── GIVEN DATA
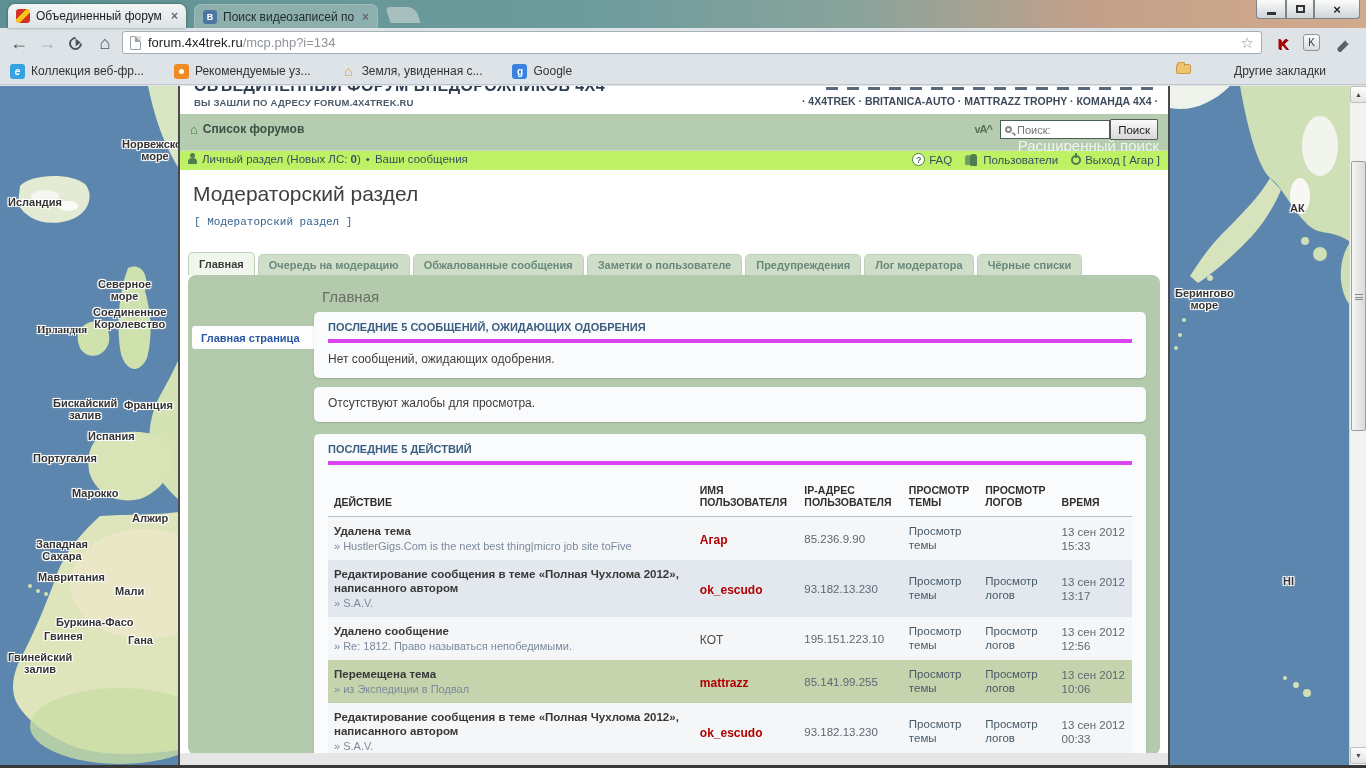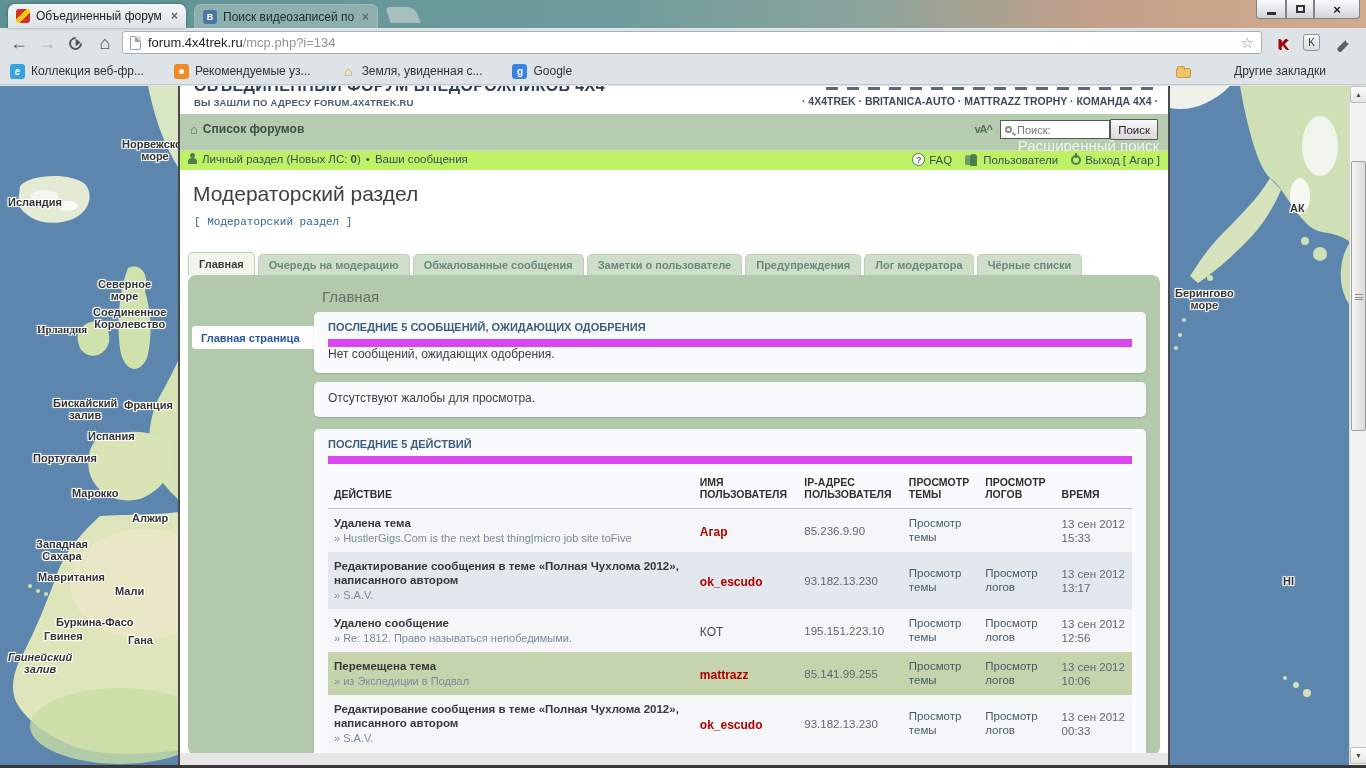--- a/index.html
+++ b/index.html
@@ -62,7 +62,7 @@
   .bm-rec:after{content:"";width:5px;height:5px;border-radius:50%;background:#fff;}
   .bm-house{color:#d9a32a;font-size:14px;background:none;}
   .bm-goog{background:#3b82e0;}
-  .bm-other{margin-left:auto;display:flex;align-items:flex-end;gap:37px;}
+  .bm-other{margin-left:auto;display:flex;align-items:flex-start;gap:37px;}
   .icon-folder{width:15px;height:10px;background:#f0c36d;border:1px solid #c89b4b;border-radius:2px;margin-right:6px;position:relative;}
   .icon-folder:before{content:"";position:absolute;top:-3px;left:0;width:6px;height:3px;background:#f0c36d;border:1px solid #c89b4b;border-bottom:none;border-radius:2px 2px 0 0;}
 

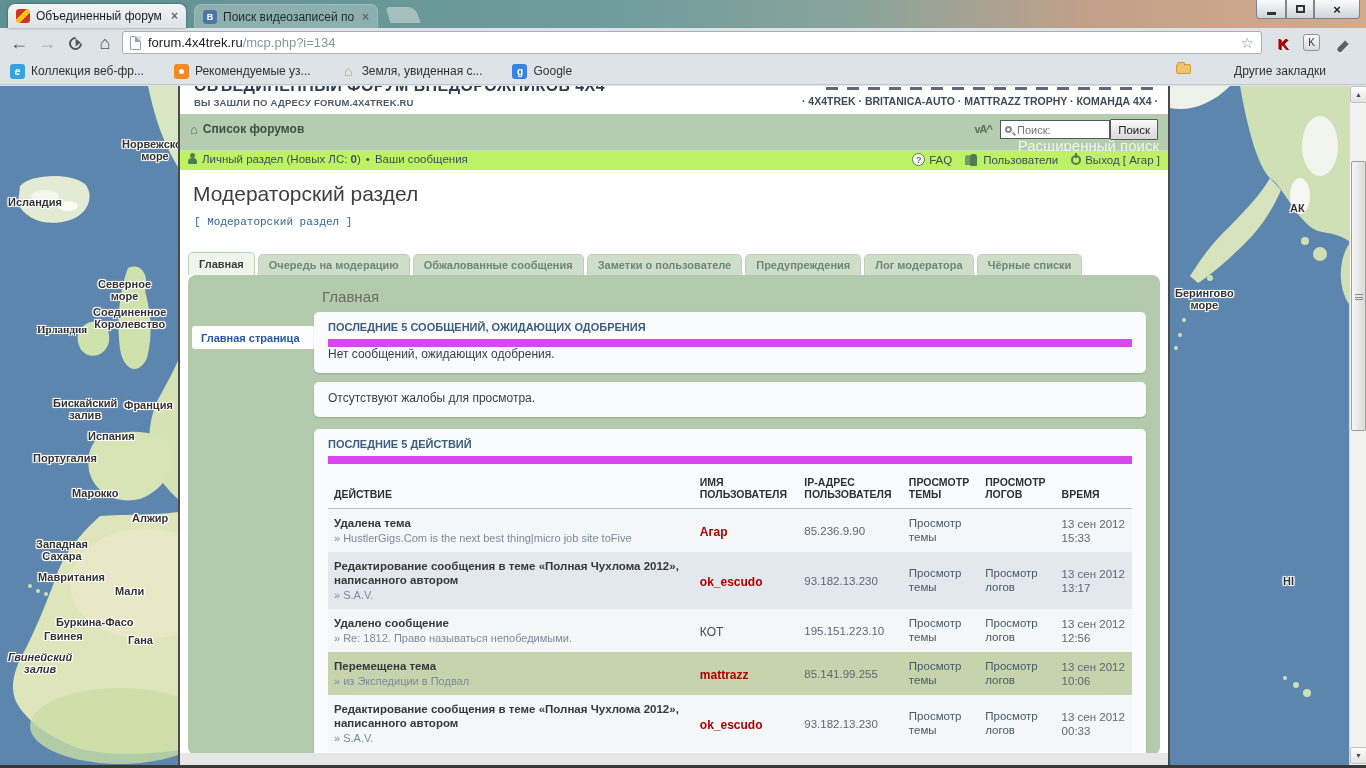--- a/index.html
+++ b/index.html
@@ -127,7 +127,7 @@
     display:flex;align-items:center;padding-left:9px;font-size:11px;font-weight:bold;color:#2a57a5;}
   .cp-main{position:absolute;left:126px;right:14px;top:37px;}
   .panel{background:#fafbfd;border-radius:5px;padding:9px 14px 12px;margin-bottom:9px;box-shadow:0 1px 2px rgba(0,0,0,.15);}
-  .panel-h{font-size:11px;font-weight:bold;color:#3b5d80;padding-bottom:6px;border-bottom:8px solid #d946ef;}
+  .panel-h{font-size:11px;font-weight:bold;color:#3b5d80;padding-bottom:6px;border-bottom:4px solid #d946ef;margin-bottom:9px;}
   .panel-b{font-size:12px;color:#3d3d3d;}
   .panel.actions{margin-top:12px;padding-bottom:6px;}
   table.acts{width:100%;border-collapse:collapse;margin-top:2px;}

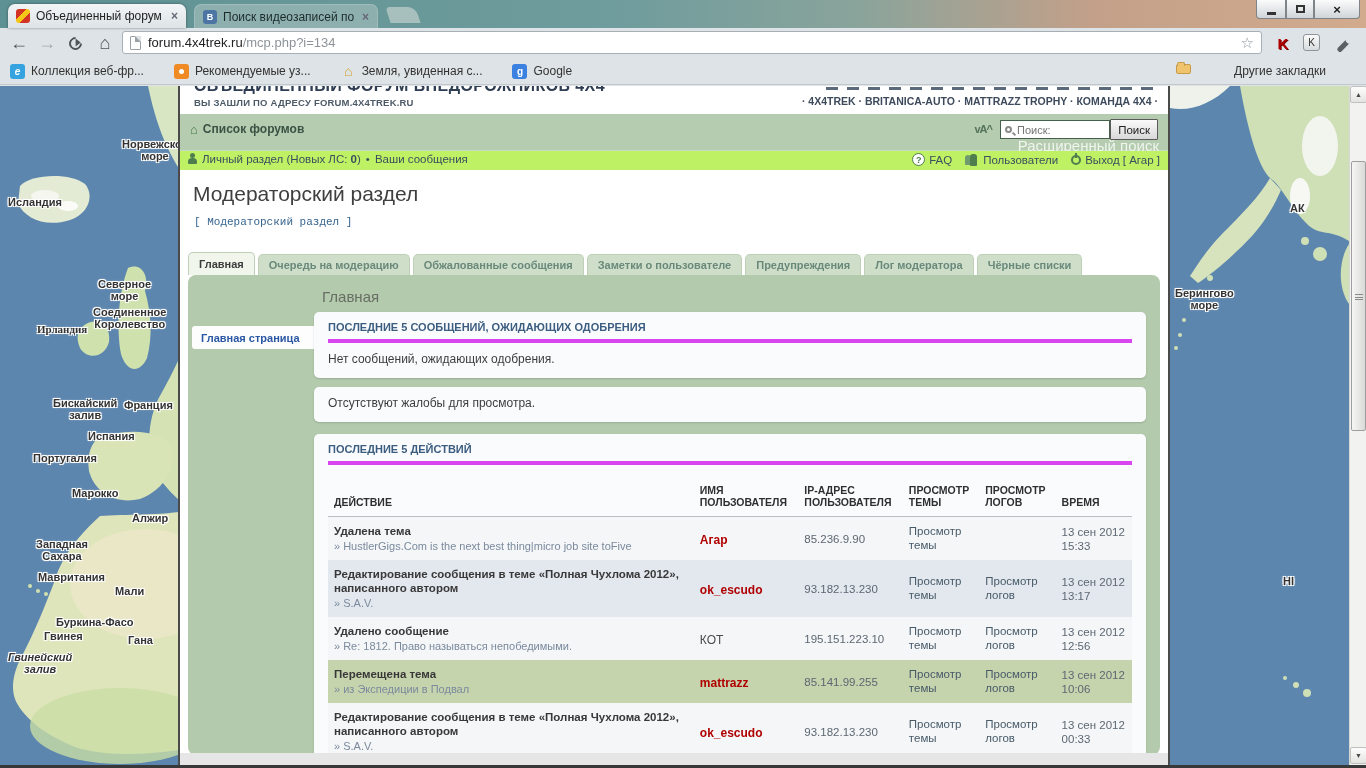--- a/index.html
+++ b/index.html
@@ -297,7 +297,7 @@
       <span class="map-label" style="left:56px;top:530px;">Буркина-Фасо</span>
       <span class="map-label" style="left:44px;top:544px;">Гвинея</span>
       <span class="map-label" style="left:128px;top:548px;">Гана</span>
-      <span class="map-label" style="left:8px;top:565px;font-style:italic;">Гвинейский
+      <span class="map-label" style="left:8px;top:565px;">Гвинейский
 залив</span>
       <span class="map-label" style="left:1290px;top:116px;">АК</span>
       <span class="map-label" style="left:1175px;top:201px;">Берингово

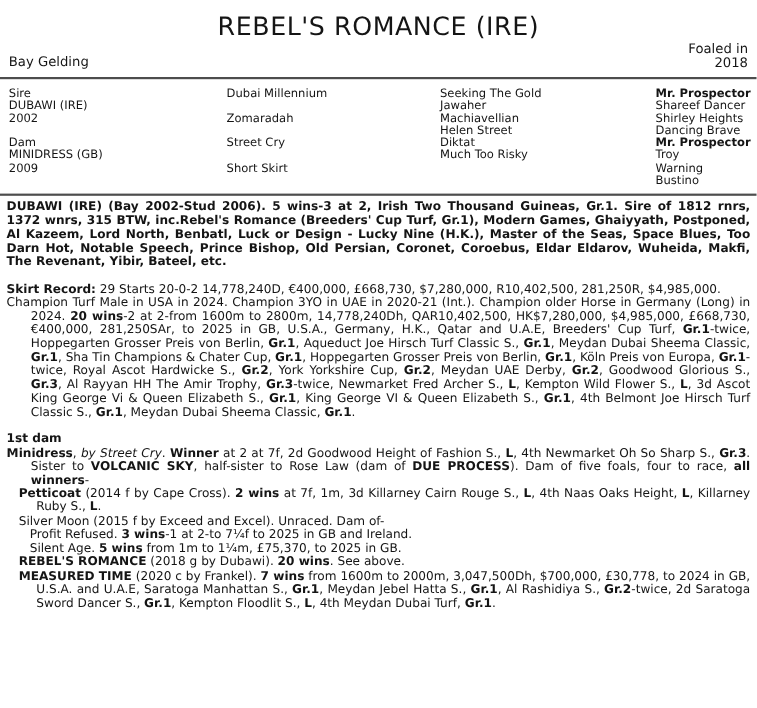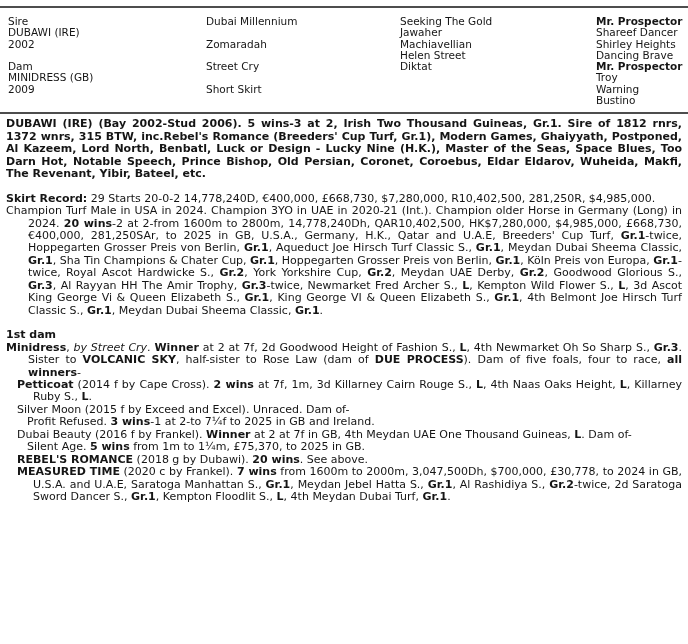--- a/index.html
+++ b/index.html
@@ -39,6 +39,16 @@
 
 <div class="page">
 
+  <div class="header">
+    <h1 class="title">REBEL'S ROMANCE (IRE)</h1>
+    <div class="subhead">
+      <span class="sex">Bay Gelding</span>
+      <div class="foaled">
+        <div>Foaled in</div>
+        <div>2018</div>
+      </div>
+    </div>
+  </div>
 
   <div class="rule"></div>
 

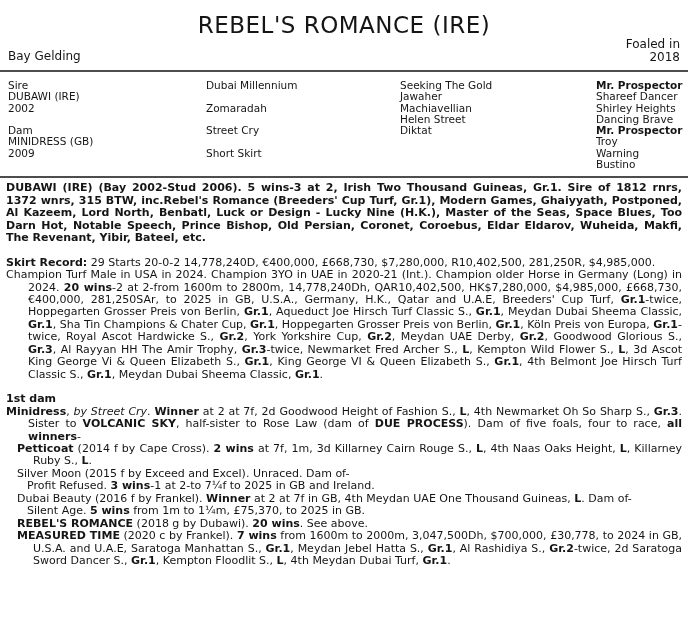--- a/index.html
+++ b/index.html
@@ -79,6 +79,7 @@
       <div class="pline">Machiavellian</div>
       <div class="pline">Helen Street</div>
       <div class="pline">Diktat</div>
+      <div class="pline">Much Too Risky</div>
     </div>
     <div class="pcol pcol4">
       <div class="pline b">Mr. Prospector</div>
────
■ WORK REQUIRED
Every line above has to be output exactly; the pictures must be dropped.

■ SOLUTION
--- a/index.html
+++ b/index.html
@@ -62,7 +62,7 @@
   .bm-rec:after{content:"";width:5px;height:5px;border-radius:50%;background:#fff;}
   .bm-house{color:#d9a32a;font-size:14px;background:none;}
   .bm-goog{background:#3b82e0;}
-  .bm-other{margin-left:auto;display:flex;align-items:flex-end;gap:37px;}
+  .bm-other{margin-left:auto;display:flex;align-items:flex-start;gap:37px;}
   .icon-folder{width:15px;height:10px;background:#f0c36d;border:1px solid #c89b4b;border-radius:2px;margin-right:6px;position:relative;}
   .icon-folder:before{content:"";position:absolute;top:-3px;left:0;width:6px;height:3px;background:#f0c36d;border:1px solid #c89b4b;border-bottom:none;border-radius:2px 2px 0 0;}
 

--- a/index.html
+++ b/index.html
@@ -127,7 +127,7 @@
     display:flex;align-items:center;padding-left:9px;font-size:11px;font-weight:bold;color:#2a57a5;}
   .cp-main{position:absolute;left:126px;right:14px;top:37px;}
   .panel{background:#fafbfd;border-radius:5px;padding:9px 14px 12px;margin-bottom:9px;box-shadow:0 1px 2px rgba(0,0,0,.15);}
-  .panel-h{font-size:11px;font-weight:bold;color:#3b5d80;padding-bottom:6px;border-bottom:8px solid #d946ef;}
+  .panel-h{font-size:11px;font-weight:bold;color:#3b5d80;padding-bottom:6px;border-bottom:4px solid #d946ef;margin-bottom:9px;}
   .panel-b{font-size:12px;color:#3d3d3d;}
   .panel.actions{margin-top:12px;padding-bottom:6px;}
   table.acts{width:100%;border-collapse:collapse;margin-top:2px;}

--- a/index.html
+++ b/index.html
@@ -297,7 +297,7 @@
       <span class="map-label" style="left:56px;top:530px;">Буркина-Фасо</span>
       <span class="map-label" style="left:44px;top:544px;">Гвинея</span>
       <span class="map-label" style="left:128px;top:548px;">Гана</span>
-      <span class="map-label" style="left:8px;top:565px;font-style:italic;">Гвинейский
+      <span class="map-label" style="left:8px;top:565px;">Гвинейский
 залив</span>
       <span class="map-label" style="left:1290px;top:116px;">АК</span>
       <span class="map-label" style="left:1175px;top:201px;">Берингово

--- a/index.html
+++ b/index.html
@@ -39,6 +39,16 @@
 
 <div class="page">
 
+  <div class="header">
+    <h1 class="title">REBEL'S ROMANCE (IRE)</h1>
+    <div class="subhead">
+      <span class="sex">Bay Gelding</span>
+      <div class="foaled">
+        <div>Foaled in</div>
+        <div>2018</div>
+      </div>
+    </div>
+  </div>
 
   <div class="rule"></div>
 

--- a/index.html
+++ b/index.html
@@ -79,6 +79,7 @@
       <div class="pline">Machiavellian</div>
       <div class="pline">Helen Street</div>
       <div class="pline">Diktat</div>
+      <div class="pline">Much Too Risky</div>
     </div>
     <div class="pcol pcol4">
       <div class="pline b">Mr. Prospector</div>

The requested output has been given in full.